A court has awarded a Sydney woman $733,723 in damages after it found she was repeatedly sexually harassed, intimidated and bullied by her employer.
New South Wales District Court Judge Leonard Levy found insurance firm WD Gelle Insurance & Finance Brokers breached its duty of care towards the employee, Janette Trolan.
Trolan told the court her boss had put his hand up her dress and told her he wanted to have sex with her because he thought she needed a baby.
It was also alleged her boss had turned up at her house uninvited and sought to obtain entry to her home on the day she left work on workers’ compensation.
Judge Levy found the actions of Trolan’s boss, Warren Gelle, were uninvited, unprovoked and unwelcome.
“He was, in effect, her employer as he was the controlling mind of the defendant company which had the duty of care to provide and maintain a safe workplace,” said Levy in his judgment.
SmartCompany contacted WD Gelle Insurance & Finance Brokers, and managing director Warren Gelle said the company would be appealing the decision.
Emma Starkey, senior associate employment lawyer at Maurice Blackburn, told SmartCompany the message for small business employers from this case is to keep sexual harassment in the front of mind.

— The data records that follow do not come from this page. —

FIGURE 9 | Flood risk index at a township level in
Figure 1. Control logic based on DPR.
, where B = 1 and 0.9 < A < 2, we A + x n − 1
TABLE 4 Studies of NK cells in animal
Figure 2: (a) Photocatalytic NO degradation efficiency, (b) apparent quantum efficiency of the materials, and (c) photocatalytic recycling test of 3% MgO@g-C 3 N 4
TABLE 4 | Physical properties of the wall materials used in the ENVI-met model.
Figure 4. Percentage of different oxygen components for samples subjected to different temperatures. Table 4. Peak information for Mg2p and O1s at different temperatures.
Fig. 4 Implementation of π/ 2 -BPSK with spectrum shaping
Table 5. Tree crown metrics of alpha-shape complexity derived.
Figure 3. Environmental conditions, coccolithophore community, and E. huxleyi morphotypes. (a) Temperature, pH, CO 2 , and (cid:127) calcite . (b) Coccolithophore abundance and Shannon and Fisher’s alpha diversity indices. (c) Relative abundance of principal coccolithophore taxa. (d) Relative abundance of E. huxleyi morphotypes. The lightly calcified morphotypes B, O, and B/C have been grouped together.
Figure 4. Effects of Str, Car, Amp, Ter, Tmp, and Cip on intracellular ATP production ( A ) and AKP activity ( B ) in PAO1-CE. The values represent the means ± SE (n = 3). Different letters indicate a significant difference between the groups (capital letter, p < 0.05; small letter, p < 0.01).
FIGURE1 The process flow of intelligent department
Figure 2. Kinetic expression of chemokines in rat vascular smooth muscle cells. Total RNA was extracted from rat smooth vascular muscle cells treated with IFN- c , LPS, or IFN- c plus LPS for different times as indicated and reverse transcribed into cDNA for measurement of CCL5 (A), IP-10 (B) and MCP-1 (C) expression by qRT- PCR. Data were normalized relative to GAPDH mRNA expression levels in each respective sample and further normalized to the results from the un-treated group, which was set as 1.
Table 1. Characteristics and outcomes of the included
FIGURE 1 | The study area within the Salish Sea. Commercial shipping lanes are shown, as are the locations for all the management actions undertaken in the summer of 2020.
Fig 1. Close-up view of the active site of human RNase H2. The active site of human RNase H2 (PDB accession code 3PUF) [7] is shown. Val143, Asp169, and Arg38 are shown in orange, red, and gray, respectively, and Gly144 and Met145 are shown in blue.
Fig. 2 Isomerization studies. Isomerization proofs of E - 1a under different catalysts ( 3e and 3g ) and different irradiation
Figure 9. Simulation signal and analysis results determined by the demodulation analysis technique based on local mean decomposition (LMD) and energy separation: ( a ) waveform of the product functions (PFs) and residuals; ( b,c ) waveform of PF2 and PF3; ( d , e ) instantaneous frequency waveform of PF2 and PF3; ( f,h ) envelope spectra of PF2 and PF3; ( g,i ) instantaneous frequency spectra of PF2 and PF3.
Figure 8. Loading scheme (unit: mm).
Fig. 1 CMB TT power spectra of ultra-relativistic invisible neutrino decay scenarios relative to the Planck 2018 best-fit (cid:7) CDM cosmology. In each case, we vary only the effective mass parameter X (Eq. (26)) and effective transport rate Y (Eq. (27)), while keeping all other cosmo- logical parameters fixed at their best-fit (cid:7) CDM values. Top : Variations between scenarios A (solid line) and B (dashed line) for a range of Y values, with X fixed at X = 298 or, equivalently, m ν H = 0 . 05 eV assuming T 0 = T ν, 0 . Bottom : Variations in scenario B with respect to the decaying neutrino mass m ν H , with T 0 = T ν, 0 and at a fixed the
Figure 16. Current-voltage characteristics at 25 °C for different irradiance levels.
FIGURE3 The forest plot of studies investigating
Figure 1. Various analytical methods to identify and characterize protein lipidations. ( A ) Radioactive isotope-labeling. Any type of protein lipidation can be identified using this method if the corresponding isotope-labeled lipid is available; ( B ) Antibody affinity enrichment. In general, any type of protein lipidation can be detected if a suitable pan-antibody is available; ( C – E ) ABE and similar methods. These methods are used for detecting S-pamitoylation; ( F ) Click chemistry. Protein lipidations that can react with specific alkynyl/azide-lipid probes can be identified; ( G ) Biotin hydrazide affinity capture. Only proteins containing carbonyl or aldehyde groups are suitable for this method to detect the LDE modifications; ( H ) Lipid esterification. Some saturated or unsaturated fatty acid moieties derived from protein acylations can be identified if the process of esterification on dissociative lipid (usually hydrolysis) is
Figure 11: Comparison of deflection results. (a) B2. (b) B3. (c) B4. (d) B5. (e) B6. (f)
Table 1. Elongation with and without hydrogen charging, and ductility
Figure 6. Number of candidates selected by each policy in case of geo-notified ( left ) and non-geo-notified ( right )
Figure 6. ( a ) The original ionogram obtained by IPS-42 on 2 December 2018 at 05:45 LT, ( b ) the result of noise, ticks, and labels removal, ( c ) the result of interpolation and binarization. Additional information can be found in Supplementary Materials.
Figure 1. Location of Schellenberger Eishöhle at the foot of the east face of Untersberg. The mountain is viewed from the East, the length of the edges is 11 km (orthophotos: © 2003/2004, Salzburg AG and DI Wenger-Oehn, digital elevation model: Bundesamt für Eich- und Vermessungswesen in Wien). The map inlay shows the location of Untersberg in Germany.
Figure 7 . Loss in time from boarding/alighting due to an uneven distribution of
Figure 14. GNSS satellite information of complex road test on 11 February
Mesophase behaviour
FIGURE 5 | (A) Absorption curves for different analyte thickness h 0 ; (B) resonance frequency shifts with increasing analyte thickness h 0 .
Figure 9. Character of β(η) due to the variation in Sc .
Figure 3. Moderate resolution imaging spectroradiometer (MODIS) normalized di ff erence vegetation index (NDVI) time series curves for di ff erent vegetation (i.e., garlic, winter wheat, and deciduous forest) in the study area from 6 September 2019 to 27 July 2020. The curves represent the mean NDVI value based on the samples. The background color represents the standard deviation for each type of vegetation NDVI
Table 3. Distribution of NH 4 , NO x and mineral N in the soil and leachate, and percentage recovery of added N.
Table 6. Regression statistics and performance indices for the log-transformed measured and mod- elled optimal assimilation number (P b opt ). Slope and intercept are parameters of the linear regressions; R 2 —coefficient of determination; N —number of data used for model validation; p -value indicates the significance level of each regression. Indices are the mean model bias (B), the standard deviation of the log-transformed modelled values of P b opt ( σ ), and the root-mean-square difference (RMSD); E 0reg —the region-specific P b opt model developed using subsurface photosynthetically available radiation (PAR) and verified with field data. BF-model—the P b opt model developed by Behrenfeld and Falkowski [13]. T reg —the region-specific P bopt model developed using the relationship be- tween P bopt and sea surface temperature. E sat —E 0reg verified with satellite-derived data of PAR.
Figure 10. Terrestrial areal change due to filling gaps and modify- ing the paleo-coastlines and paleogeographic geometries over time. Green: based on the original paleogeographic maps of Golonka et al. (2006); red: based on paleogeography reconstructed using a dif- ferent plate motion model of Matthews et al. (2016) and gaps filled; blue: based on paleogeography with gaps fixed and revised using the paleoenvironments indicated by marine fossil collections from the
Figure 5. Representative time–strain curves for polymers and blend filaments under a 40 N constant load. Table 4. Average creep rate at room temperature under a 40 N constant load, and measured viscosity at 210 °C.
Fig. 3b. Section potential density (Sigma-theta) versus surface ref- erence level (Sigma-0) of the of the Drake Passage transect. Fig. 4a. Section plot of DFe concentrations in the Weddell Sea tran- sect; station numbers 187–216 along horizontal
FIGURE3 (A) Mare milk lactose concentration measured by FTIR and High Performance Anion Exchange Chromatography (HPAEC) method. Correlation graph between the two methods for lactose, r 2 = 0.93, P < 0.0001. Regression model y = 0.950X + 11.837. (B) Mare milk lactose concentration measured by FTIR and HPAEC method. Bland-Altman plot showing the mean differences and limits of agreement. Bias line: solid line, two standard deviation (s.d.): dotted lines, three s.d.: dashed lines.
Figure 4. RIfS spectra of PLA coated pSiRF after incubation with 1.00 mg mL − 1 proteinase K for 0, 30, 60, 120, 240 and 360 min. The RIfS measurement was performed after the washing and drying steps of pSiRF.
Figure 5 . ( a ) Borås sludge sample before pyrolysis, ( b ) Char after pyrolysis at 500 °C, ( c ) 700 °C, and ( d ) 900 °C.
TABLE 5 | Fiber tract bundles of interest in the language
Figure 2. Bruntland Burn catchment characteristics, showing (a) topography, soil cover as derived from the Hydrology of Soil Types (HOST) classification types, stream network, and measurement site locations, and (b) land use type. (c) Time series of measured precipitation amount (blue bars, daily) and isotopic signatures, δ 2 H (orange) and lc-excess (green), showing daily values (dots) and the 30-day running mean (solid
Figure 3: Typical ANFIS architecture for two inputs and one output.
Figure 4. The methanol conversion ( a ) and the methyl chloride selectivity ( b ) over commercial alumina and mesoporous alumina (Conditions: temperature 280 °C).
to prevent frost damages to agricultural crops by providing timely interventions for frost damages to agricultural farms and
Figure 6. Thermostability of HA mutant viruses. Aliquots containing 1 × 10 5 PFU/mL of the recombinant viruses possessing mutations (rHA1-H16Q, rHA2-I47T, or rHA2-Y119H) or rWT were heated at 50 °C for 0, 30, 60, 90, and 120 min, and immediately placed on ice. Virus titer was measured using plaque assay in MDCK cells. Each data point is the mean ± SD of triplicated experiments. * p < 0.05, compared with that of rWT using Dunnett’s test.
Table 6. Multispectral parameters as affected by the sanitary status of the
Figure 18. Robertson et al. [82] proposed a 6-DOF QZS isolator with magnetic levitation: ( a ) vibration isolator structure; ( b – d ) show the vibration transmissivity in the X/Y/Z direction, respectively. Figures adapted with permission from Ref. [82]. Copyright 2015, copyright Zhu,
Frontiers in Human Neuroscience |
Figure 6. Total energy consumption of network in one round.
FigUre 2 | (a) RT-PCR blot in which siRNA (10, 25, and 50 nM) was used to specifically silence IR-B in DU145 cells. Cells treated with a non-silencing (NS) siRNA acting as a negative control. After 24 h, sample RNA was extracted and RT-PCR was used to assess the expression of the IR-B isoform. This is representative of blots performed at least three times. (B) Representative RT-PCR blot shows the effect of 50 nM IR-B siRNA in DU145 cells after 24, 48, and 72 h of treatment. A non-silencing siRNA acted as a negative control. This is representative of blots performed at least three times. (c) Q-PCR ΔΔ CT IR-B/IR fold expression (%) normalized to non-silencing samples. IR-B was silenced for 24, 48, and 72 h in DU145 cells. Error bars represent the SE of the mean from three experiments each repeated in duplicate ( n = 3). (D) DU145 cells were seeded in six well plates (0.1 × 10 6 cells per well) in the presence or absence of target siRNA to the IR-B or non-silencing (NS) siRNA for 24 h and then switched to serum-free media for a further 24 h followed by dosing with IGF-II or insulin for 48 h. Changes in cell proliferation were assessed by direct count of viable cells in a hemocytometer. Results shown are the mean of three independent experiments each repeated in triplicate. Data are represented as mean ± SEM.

“I think the message for small business owners is they have an obligation to provide a safe workplace, and that includes a workplace free from sexual harassment,” says Starkey.
Starkey says while there is no “one-size-fits-all solution”, employers must “take proactive steps to stamp out sexual harassment”. These could include having a well-communicated sexual harassment policy, training staff and implementing mediation.
There has been a recent jump in the compensation figure awarded to victims of workplace sexual harassment, according to Starkey, owing to a number of high profile cases in the federal court.
“It reflects an increased awareness by the court about the impact sexual harrasment can have on an individual.”